LogEntryQueueTask then starts task LogEntryIndexTask which sends entries to Solr for indexing.
*Figure 2.* Log Aggregation Processing
.. figure:: images/log-aggregation-sequence.png
System Metadata Updates
-----------------------
In addition to processing harvested records, when an entry in the Hazelcast Systemmetadata map is added or updated,
SystemMetadataEntryListener runs. This may happen when one of the mutable fields in systemmetadata changes, such as
formatId. In this event, all event log records for that pid must be updated, so SystemMetadataEntryListener
retrieves these records, updates them with the current information in systemmetadata and then updates
the entries and then publishes them to the IndexLogEntrySolrItem queue, so that they are processed in the same
way as new Event Log records.
*Figure 3.* System Metadata Listener
.. figure:: images/systemmetadata-listener-activity.png
Solr Index
----------
Table 2 shows the fields contained in the Event Log Solr index
*Table 2.* Solr index schema
.. include:: EventLogIndexSchema.txt
Solr Query Processing
---------------------
The Event Log Solr index can be queried from the service endpoint https://cn.dataone.org/cn/v1/query/logsolr, for example, the following query
will return read counts for each node in the network:
::
https://cn.dataone.org/cn/v1/query/logsolr/select?q=event:read&facet=true&facet.field=nodeId
The Event Log Solr index requires authenticated access, because some fields in the log entries contain sensitive information, as
shown in *Table 2*.
Solr queries are inspected and rewritten by SolrLoggingHandler such that counts for Solr entries will be included only if the entries are
publicly accessible, or the user is a CN administrator or the caller's identify has access privileges to the pids of the entries.

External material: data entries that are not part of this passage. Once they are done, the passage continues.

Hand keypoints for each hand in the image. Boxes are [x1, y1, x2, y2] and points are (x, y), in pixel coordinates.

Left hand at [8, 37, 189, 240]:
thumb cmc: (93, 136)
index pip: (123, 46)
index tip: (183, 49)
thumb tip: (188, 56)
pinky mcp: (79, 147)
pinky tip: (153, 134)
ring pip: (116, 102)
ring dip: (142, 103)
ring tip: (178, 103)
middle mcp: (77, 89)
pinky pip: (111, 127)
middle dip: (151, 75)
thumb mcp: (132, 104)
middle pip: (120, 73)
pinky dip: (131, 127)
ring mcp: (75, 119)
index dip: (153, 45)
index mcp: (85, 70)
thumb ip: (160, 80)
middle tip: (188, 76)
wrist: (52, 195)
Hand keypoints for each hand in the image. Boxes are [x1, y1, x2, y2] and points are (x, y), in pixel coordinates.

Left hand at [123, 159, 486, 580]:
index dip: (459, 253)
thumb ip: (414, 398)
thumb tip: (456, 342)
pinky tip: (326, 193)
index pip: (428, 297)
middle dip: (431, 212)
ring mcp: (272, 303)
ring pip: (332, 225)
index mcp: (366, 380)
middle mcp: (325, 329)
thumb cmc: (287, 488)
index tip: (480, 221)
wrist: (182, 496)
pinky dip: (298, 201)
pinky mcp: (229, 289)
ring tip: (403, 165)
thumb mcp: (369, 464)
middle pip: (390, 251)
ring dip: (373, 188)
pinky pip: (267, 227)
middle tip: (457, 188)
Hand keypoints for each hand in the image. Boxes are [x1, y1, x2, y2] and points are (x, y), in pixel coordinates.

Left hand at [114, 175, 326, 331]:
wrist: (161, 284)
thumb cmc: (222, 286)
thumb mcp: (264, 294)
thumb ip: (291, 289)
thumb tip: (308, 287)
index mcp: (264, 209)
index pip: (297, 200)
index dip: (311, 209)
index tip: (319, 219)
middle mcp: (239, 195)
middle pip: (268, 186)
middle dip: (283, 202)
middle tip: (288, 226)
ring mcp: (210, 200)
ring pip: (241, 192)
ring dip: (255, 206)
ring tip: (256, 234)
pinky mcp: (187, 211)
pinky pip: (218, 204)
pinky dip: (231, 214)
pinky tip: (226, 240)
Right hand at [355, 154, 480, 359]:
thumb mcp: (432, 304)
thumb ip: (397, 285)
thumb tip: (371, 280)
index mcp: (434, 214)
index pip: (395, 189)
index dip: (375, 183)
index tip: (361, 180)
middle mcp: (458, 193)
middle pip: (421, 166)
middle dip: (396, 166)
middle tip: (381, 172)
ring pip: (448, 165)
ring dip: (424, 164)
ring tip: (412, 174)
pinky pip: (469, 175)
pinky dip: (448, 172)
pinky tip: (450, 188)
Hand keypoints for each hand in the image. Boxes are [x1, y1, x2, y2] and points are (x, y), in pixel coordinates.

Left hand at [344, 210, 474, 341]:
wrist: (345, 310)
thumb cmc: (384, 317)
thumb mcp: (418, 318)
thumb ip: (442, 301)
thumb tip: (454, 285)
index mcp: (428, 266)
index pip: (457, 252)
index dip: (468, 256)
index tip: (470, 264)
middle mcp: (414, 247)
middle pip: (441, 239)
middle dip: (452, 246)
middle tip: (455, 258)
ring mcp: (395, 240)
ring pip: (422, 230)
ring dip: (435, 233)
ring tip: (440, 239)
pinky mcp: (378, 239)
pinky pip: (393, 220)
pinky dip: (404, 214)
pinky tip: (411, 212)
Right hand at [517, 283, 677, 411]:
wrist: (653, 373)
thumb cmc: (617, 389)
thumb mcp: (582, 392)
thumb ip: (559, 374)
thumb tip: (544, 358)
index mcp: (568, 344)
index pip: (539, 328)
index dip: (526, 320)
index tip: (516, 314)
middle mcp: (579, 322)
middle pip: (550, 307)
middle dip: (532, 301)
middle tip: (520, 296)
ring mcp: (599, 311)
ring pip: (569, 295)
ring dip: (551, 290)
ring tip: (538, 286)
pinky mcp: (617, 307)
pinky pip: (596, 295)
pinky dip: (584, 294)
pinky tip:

If the requesting session has a certificate then a list of authorized subjects is obtained from LDAP and access is based on
the authorized subjects. Since the Solr index contains access information from systemmetadata, the same access rules that apply to
systemmetadata will apply to the event log.
If the authenticated user is the CN administrator then the entire contents of each SOLR document are available in the SOLR result.
Example Queries
---------------
A description of how to query the Event Log Solr Index, please see the document `<UsageStatistics.html>`_.